Immobilieninvestor Michael Tojner und anderen Verdächtigen wird strafbares Verhalten im Zusammenhang mit der Umwandlung der drei Wohnbaugesellschaften in nicht-gemeinnützige Organisationen vorgeworfen. Dem Land Burgenland soll durch zu gering angesetzte Abschlagszahlungen ein erheblicher finanzieller Schaden entstanden sein. Es gilt die Unschuldsvermutung.

An anderer Front, nämlich vor dem Zivilgericht, wird bereits verhandelt. Michael Tojner hatte das Land Burgenland auf Schadenersatz geklagt, weil dieses vorab die Medien über die gegen ihn vorgebrachten Vorwürfe informiert habe.

420.000 Euro habe er für Gutachter, Anwälte und die Arbeit von PR-Experten bezahlen müssen, um seine Reputation zu retten. Dieses Geld will der Investor vom Land zurück.

In der Vorwoche wurden dazu Zeugen befragt.

Anwalt Werner Dax, Rechtsvertreter des Landes, war nicht von der anwaltschaftlichen Verschwiegenheitspflicht entbunden worden und konnte kaum Fragen beantworten.

Zu erfahren war nur, dass die Kanzlei Dax eine Beratungsgesellschaft mit der medialen Begleitung „in dieser Rechtssache“ beauftragt hatte.
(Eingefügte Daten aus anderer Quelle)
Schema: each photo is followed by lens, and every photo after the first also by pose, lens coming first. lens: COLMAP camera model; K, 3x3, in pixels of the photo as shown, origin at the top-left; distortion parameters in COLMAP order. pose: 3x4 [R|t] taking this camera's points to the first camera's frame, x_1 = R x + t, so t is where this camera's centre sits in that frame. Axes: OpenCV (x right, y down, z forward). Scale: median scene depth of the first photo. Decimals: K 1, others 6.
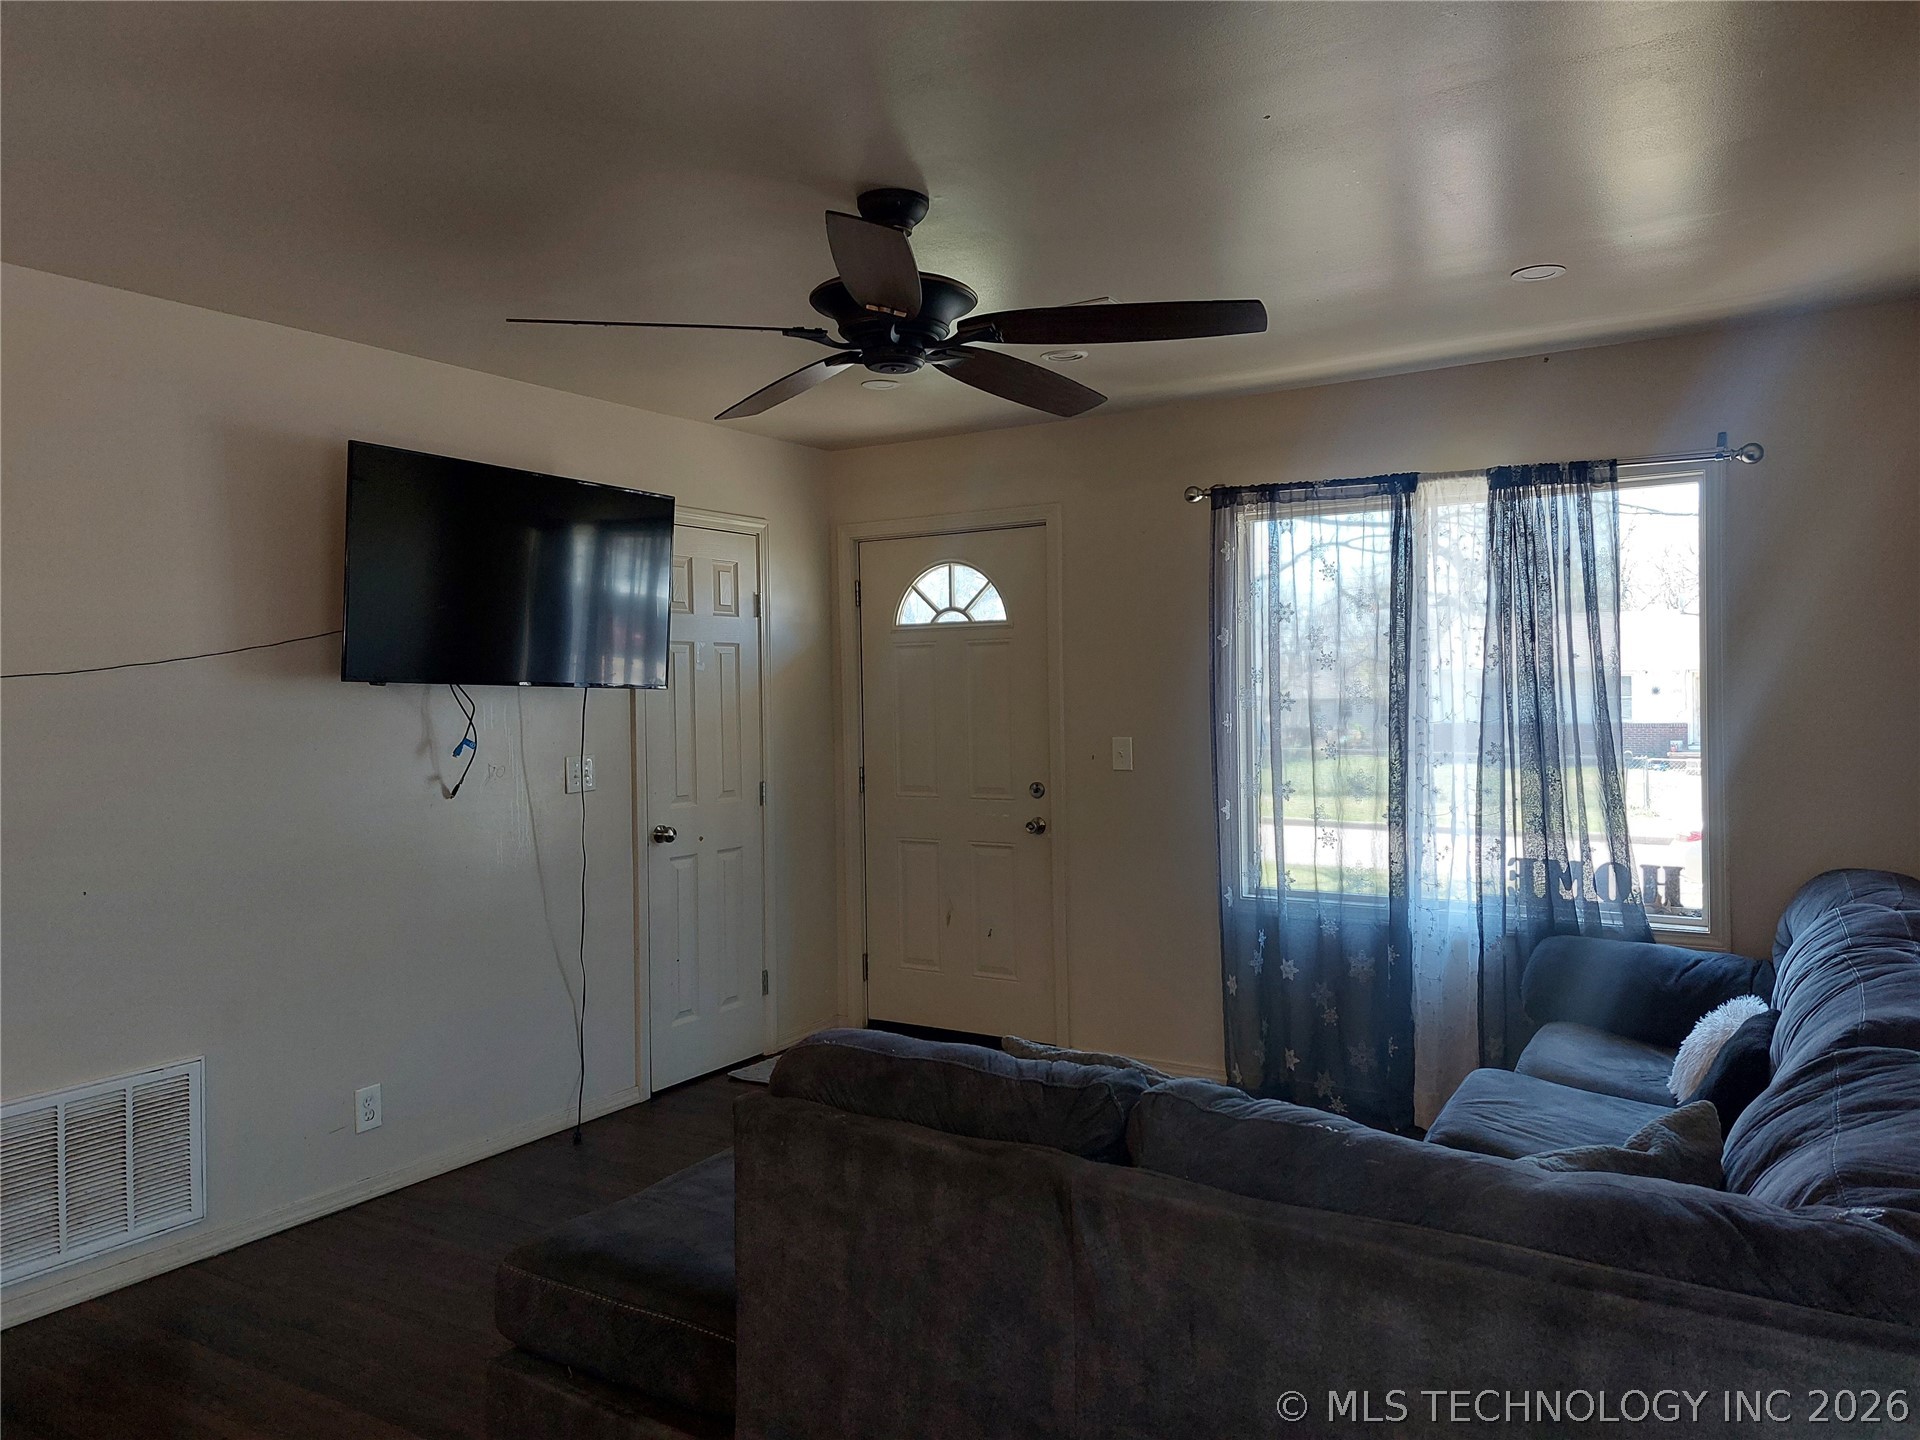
lens RADIAL K [[1364.4, 0, 961.5], [0, 1364.4, 713.5], [0, 0, 1]] dist [0.082176, -0.080228]
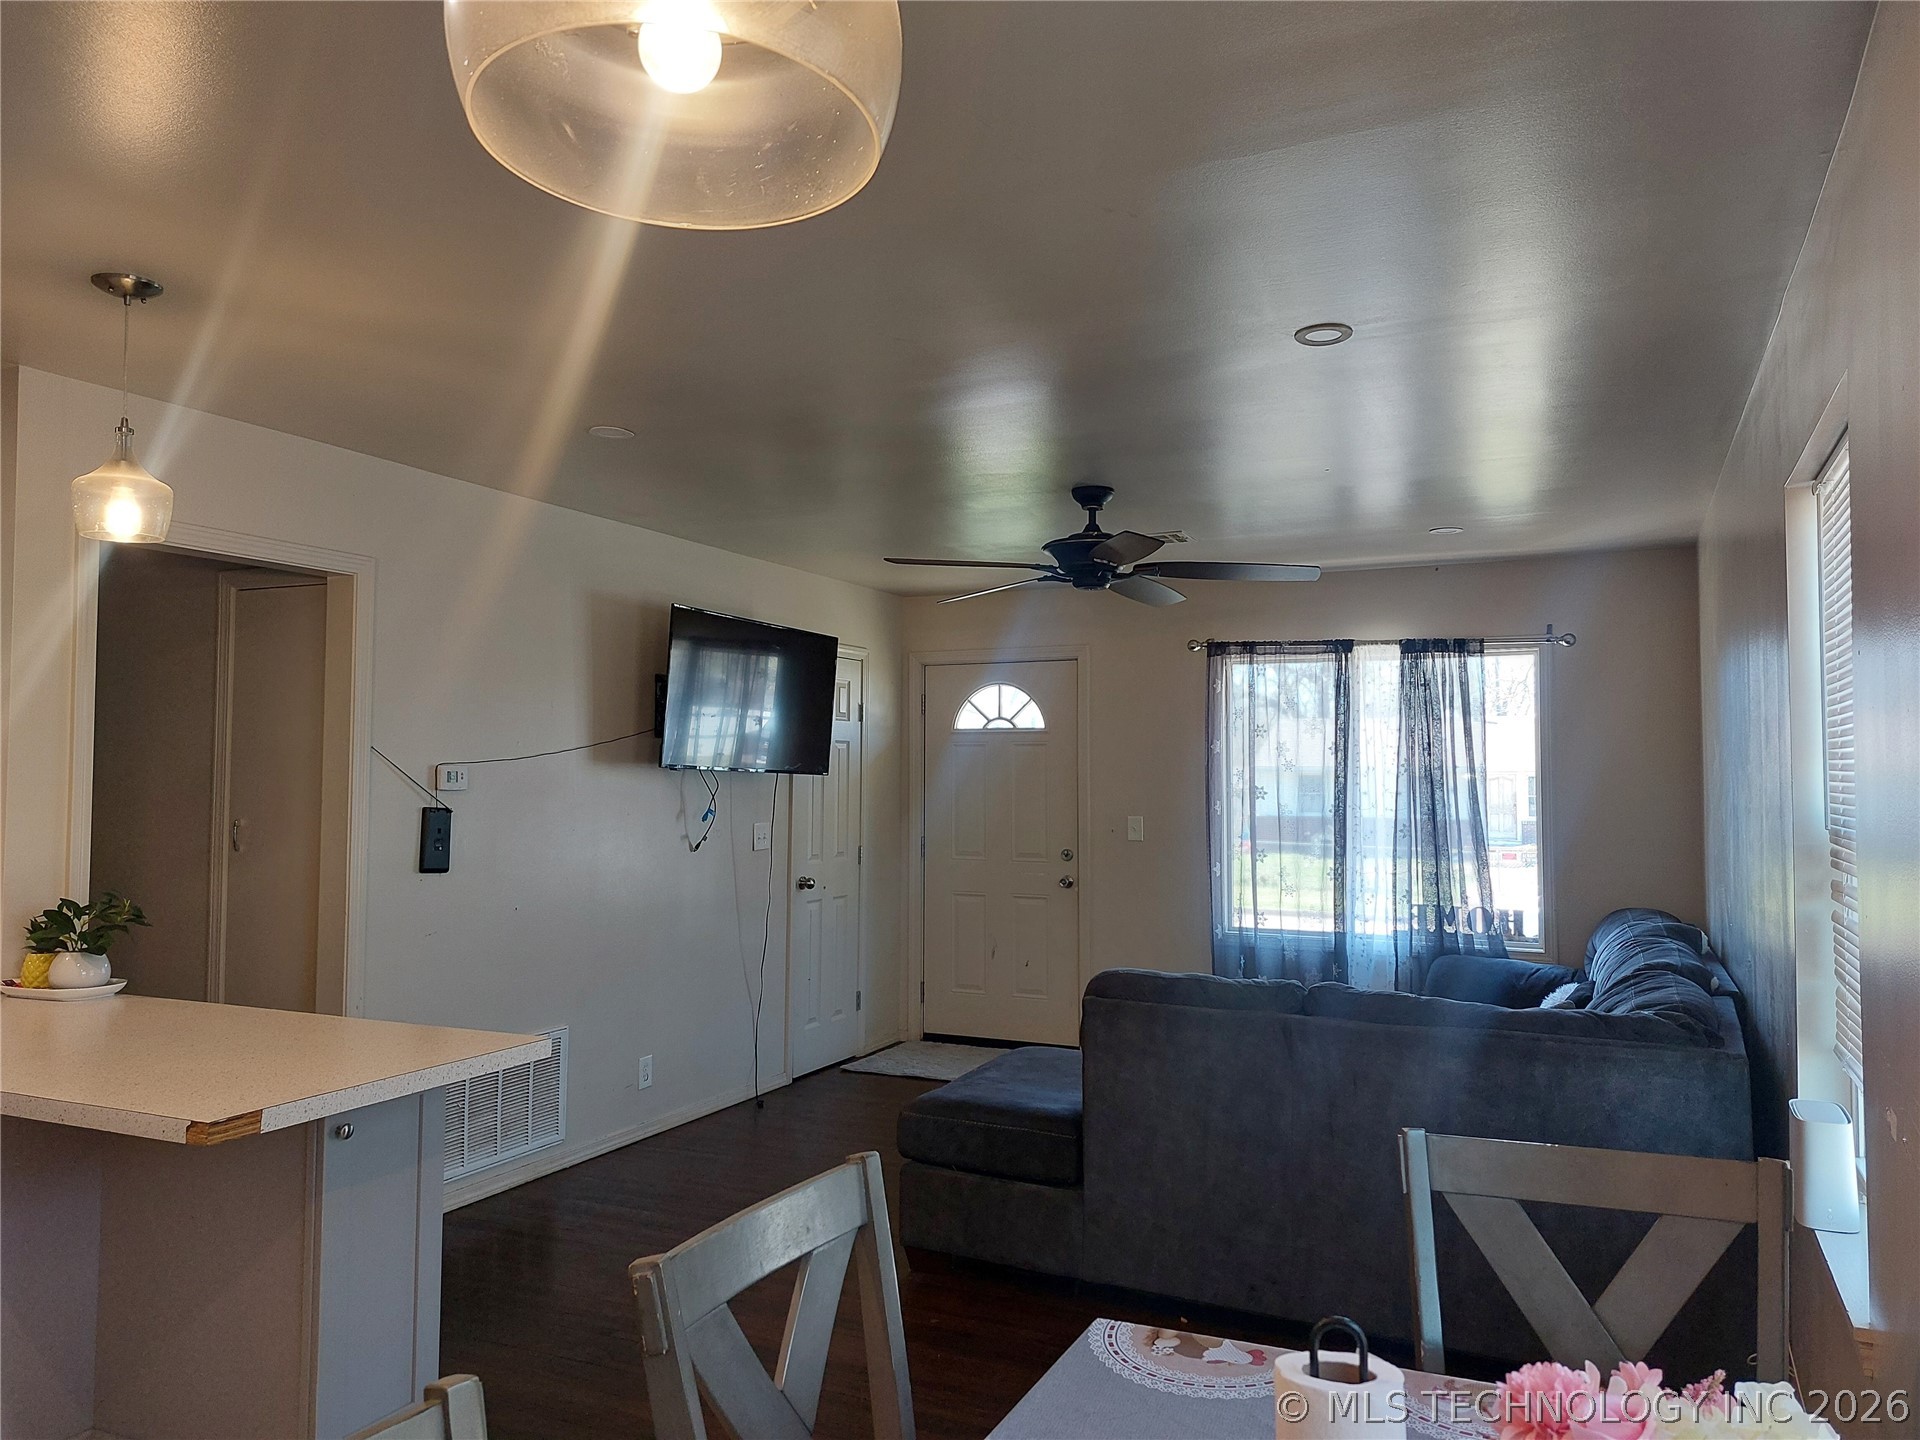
lens RADIAL K [[1364.4, 0, 962.6], [0, 1364.4, 721.0], [0, 0, 1]] dist [0.082176, -0.080228]
pose [[0.991895, 0.025020, 0.124572, -0.260275], [-0.017930, 0.998172, -0.057708, 0.004429], [-0.125788, 0.055006, 0.990531, -0.391064]]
Ergiebiger war die Befragung eines 51-jährigen Kommunikationsberaters aus dem Mittelburgenland.

Bei Tojners Immobiliengesellschaft Wertinvest sei am 17. Jänner 2019 die Anfrage einer Journalistin eingetroffen, die er, so der PR-Berater, als „klares Indiz“ werte, „dass ein PR-Hinterhalt im Anrollen war“.

„Was verstehen Sie darunter?“, wollte Richter Lukas Belza wissen.

„Aus allen Richtungen

wird gefeuert...“

„Man zieht mit seiner Truppe in den Wald und plötzlich wird aus allen Richtungen auf einen gefeuert“, antwortete der PR-Berater.

Medienvertreter seien „augenscheinlich konzertiert und orchestriert“ über ein Vorhaben informiert worden, „mit dem Ziel, die Deutungshoheit zu erlangen und der Gegenseite möglichst wenig Gelegenheit zu geben, die Stellungen des Gegners zu orten und dagegen vorzugehen“, sagte der Zeuge.

Mit dem „Hinterhalt“ sei es „gelungen, den Herrn Tojner in die Nähe eines Kriminellen zu schieben.“ Noch heute arbeite seine Agentur daran, den für seinen Auftraggeber entstanden Reputationsschaden zu kompensieren. Der Zivilprozess wurde vertagt.